«En aquel tiempo, cuando Jesús vio a la muchedumbre, subió al monte y se sentó. Entonces se le acercaron sus discípulos. Enseguida comenzó a enseñarles, hablándoles así: “Dichosos los pobres de espíritu, porque de ellos es el Reino de los cielos. Dichosos los que lloran, porque serán consolados. Dichosos los sufridos, porque heredarán la tierra. Dichosos los que tienen hambre y sed de justicia, porque serán saciados. Dichosos los misericordiosos, porque obtendrán misericordia. Dichosos los limpios de corazón, porque verán a Dios. Dichosos los que trabajan por la paz, porque se les llamará hijos de Dios. Dichosos los perseguidos por causa de la justicia, porque de ellos es el Reino de los cielos. Dichosos seréis cuando os injurien, os persigan y digan cosas falsas de vosotros por causa mía. Alegraos y saltad de contento, porque vuestro premio será grande en los cielos” ». (Mt 5,1-12)
Eran muchos los que seguían a Jesús, ansiosos de un cambio, cansados de bregar, agotados por los sinsabores, las injusticias, los pesados prejuicios judíos… Y Jesús les habla, les mira a los ojos de cada uno —los conoce bien y sabe perfectamente el nombre de cada uno, aunque ellos lo ignoran— y les da una Palabra consoladora. ¡Vaya que si se la da!

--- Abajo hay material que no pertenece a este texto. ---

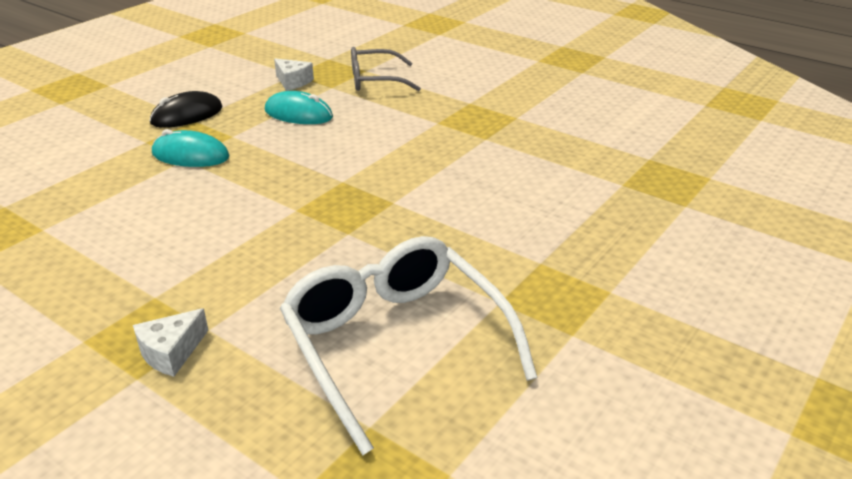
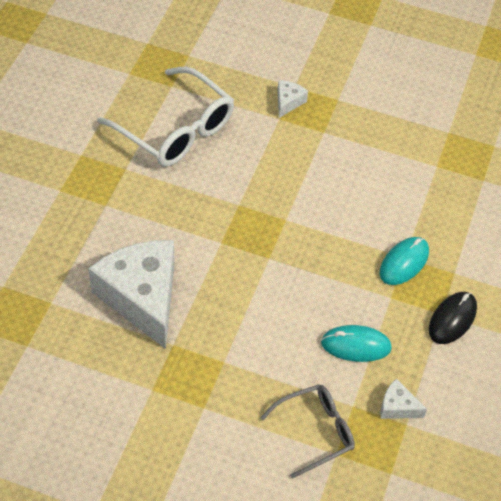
camera: 160 degrees right, 20 degrees up
turquoise mouse [152,129,230,167] -> turquoise mouse turned 45 degrees counterclockwise [380,237,429,285]
none -> white cheese [88,240,174,349]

Con las Bienaventuranzas comienza el “Sermón de la Montaña”, la doctrina del amor y la esperanza más sublime que jamás nada ni nadie ha podido superar. Pero para muchos no era el mensaje que esperaban; no prometía oropeles ni quincallas terrenales. Al contrario, solo humildad, sencillez y santidad escondida.
Sus palabras no nos infunden confianza en los pilares de este mundo: la prima de riesgo y el déficit siguen en alza, también los sistemas sociales, económicos y políticos en los que hemos sustentado la vida temporal continúan tambaleándose. La crisis azota y la incertidumbre económica planea sobre nuestras cabezas. Pero ¡oh curiosidad! Dos mil años después estas palabras adquieren el mismo sentido y novedad. Y hasta hacen resurgir las mismas cuestiones, pues van a la médula espinal de quien las escucha
¡Dichosos los pobres de espíritu! ¿Cómo? ¿Dichosos los pobres? Pero si solo pronunciar la palabra “pobreza” ya nos produce urticaria. No nos gusta la precariedad, la carestía, lo que equivalga a pasar penurias. Queremos que la copa rebose; nos dan seguridad las neveras repletas, las cuentas bancarias engrosadas, el porvenir encauzado… Pero aún así nos falta la alegría, y es porque la verdadera dicha no mora en estos lares.
«Dichoso el hombre que confía en Dios» (Salmo 84,13), ahí sí reside la bendición. Ya puede venir llanto, hambre, guerra, persecución e injurias, que la casa se mantendrá sobre roca firme y los vientos no la agitarán. Porque el Señor no defrauda. Al contrario, su medida es siempre generosa y rebosante. Nosotros somos los rácanos, no Él. Jesús no promete una recompensa material, si bien, quien sabe que Dios es Padre experimenta que también el pan cotidiano Él lo provée.
Las Bienaventuranzas son caminos de felicidad totalmente nuevos y distintos; y es que en medio de las dificultades de la vida presente es posible alabar a Dios y reconocer que todo lo hace bien; que Él nunca se equivoca, pues su vista no es corta de miras como la nuestra, sino que abarca todo el horizonte. Ahora puede que no lo entendamos, pero se nos ha prometido un premio grande en los cielos. En esta esperanza vivimos y somos dichosos.